Question

A car starting from rest accelerates in a straight line at a constant rate of 5.5m/s for 6s.If the car after this acceleration slows down uniformly at a rate of 2.4m/s, how long does it take to stop​

Answer 1

Answer:

The time it takes to stop is 13.75 seconds

Explanation:

A body moving with constant acceleration, 'a', for a time, 't', has a final velocity, 'v', given by the following kinematic equation;

v = u + a·t

Where;

v = The final velocity of the body

a = The acceleration of the body

t = The time of acceleration (accelerating period) of the body

u = The initial velocity of the body

The given parameters for the acceleration of the car are;

The initial velocity of the car, u = 0 m/s (a car starting from rest)

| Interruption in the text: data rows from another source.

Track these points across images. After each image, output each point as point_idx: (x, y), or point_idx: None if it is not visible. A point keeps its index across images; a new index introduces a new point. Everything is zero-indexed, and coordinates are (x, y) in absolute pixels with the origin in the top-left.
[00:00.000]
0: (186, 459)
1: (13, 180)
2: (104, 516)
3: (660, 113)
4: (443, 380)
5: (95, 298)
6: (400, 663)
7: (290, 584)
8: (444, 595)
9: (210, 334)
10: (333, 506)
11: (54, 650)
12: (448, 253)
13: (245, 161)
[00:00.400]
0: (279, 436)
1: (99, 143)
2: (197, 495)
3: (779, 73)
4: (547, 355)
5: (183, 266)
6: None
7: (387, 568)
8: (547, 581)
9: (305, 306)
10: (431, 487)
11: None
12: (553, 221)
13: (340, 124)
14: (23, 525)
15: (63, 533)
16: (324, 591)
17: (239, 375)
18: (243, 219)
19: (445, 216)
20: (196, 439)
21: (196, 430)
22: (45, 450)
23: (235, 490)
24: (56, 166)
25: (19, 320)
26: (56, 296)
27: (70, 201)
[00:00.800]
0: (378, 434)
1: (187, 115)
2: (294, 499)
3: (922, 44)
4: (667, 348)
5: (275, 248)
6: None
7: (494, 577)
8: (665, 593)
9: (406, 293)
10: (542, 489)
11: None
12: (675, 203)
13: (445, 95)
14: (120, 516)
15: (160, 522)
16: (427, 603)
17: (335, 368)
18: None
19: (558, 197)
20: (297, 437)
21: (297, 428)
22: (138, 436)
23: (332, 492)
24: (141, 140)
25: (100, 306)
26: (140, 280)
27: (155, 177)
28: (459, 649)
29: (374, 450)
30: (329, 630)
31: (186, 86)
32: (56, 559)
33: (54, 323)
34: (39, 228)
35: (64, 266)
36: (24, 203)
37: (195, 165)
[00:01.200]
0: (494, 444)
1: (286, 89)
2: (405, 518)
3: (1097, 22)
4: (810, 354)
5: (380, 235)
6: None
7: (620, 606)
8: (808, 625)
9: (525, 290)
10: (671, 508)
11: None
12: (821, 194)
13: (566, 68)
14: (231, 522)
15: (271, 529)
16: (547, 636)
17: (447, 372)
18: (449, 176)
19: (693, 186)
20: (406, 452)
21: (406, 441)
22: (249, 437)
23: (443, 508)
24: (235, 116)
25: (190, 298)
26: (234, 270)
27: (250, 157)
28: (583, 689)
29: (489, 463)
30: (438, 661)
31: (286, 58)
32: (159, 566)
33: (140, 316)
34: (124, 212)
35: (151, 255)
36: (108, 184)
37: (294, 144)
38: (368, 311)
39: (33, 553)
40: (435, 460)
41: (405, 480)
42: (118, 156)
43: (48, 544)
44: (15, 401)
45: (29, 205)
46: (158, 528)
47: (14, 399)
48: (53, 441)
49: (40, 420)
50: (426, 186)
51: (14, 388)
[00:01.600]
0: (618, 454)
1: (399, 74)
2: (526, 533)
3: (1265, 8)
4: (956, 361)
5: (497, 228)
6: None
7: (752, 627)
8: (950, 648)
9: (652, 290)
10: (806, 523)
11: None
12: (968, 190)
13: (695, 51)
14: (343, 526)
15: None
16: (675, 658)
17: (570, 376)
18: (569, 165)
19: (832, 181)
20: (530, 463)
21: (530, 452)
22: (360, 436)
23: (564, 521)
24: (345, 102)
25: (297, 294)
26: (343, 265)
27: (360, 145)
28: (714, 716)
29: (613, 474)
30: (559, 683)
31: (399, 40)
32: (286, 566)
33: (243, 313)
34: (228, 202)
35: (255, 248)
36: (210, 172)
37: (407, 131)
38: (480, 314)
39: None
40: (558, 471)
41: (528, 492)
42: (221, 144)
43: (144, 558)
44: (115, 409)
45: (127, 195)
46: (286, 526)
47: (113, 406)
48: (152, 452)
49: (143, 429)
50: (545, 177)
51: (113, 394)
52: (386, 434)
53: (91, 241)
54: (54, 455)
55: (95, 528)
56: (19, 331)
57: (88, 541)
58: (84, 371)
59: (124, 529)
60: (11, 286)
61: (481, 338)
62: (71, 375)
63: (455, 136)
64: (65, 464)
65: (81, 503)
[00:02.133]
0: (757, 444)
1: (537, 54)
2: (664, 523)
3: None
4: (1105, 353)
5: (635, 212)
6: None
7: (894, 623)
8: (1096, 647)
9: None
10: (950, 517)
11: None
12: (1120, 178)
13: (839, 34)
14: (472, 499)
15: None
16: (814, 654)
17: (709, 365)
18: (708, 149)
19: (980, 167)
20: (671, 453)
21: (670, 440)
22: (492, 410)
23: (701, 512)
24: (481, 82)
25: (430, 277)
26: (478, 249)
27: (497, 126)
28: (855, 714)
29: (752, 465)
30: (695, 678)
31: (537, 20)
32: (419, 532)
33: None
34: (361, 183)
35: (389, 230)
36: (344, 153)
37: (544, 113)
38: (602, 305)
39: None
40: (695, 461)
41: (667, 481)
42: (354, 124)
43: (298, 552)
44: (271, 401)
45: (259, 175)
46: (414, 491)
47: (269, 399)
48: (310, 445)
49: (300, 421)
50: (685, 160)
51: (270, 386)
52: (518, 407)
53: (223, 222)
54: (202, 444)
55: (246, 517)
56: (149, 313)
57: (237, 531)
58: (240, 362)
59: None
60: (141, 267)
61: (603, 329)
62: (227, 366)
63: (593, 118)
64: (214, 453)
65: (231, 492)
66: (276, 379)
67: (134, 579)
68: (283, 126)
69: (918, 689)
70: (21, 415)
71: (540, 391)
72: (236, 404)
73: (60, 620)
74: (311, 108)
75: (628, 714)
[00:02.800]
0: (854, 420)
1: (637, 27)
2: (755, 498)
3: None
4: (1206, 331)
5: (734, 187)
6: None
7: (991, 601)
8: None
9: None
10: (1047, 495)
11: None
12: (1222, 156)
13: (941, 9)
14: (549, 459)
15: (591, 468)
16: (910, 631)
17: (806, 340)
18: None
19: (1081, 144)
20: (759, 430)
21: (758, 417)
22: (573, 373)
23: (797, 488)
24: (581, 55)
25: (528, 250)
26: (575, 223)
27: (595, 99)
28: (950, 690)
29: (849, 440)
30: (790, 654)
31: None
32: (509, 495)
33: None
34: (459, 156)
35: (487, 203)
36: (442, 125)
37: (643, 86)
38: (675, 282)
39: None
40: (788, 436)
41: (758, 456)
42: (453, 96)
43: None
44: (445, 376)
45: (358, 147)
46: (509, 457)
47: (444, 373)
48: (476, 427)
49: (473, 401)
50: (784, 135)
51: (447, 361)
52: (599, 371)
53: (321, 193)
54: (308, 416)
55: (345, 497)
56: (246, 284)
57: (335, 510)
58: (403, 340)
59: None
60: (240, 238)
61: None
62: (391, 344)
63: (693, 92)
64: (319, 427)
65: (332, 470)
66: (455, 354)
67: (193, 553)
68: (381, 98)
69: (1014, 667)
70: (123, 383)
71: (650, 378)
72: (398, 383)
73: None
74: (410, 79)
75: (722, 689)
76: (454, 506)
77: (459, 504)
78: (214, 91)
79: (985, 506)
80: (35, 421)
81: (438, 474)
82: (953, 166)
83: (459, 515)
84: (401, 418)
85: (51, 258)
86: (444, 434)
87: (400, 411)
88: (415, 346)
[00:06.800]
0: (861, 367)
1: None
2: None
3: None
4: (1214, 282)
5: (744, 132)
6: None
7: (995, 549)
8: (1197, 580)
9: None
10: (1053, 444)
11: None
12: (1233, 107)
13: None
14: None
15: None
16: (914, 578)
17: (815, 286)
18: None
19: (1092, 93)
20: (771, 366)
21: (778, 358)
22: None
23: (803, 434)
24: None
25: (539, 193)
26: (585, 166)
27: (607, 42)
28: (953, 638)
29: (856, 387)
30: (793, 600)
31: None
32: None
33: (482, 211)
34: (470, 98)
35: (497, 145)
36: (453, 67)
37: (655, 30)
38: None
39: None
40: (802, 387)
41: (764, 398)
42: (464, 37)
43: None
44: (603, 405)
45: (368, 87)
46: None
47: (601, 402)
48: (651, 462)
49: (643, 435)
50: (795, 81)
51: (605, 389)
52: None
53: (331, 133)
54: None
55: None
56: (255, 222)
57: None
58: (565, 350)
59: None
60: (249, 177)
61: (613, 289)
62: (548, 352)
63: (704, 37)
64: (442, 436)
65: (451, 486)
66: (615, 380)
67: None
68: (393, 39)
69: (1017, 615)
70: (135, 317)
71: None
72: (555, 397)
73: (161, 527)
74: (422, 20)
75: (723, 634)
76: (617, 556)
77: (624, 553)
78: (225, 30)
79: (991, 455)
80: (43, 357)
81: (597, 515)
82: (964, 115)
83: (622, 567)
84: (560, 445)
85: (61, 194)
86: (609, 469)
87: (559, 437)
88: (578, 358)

The constant acceleration of the car, a =  5.5 m/s²

The acceleration duration, t = 6 s

Therefore, we have;

The final velocity of the car after the acceleration, v = 0 m/s + 5.5 m/s² × 6 s = 33 m/s

The final velocity of the car after the acceleration, v = 33 m/s

When the car slows down uniformly, and comes to a stop (final velocity, v₂ = 0 m/s), it has a constant negative acceleration, (deceleration) '-a₂'

The given parameters when the car slows down  are;

The deceleration, -a₂ = 2.4 m/s²

The final velocity, v₂ = 0 m/s

The initial velocity, u₂ = v = 33 m/s

The time it takes to stop = t₂

-a₂ = 2.4 m/s²

∴ a₂ = -2.4 m/s²

From, v = u + a·t, we have;

v₂ = v + a₂·t₂

By plugging in the values of the variables, we have;

0 m/s = 33 m/s + (-2.4 m/s²) × t₂

∴ 2.4 m/s² × t₂ = 33 m/s

t₂ = 33 m/s/(2.4 m/s²) = 13.75 s

The time it takes to stop, t₂ = 13.75 seconds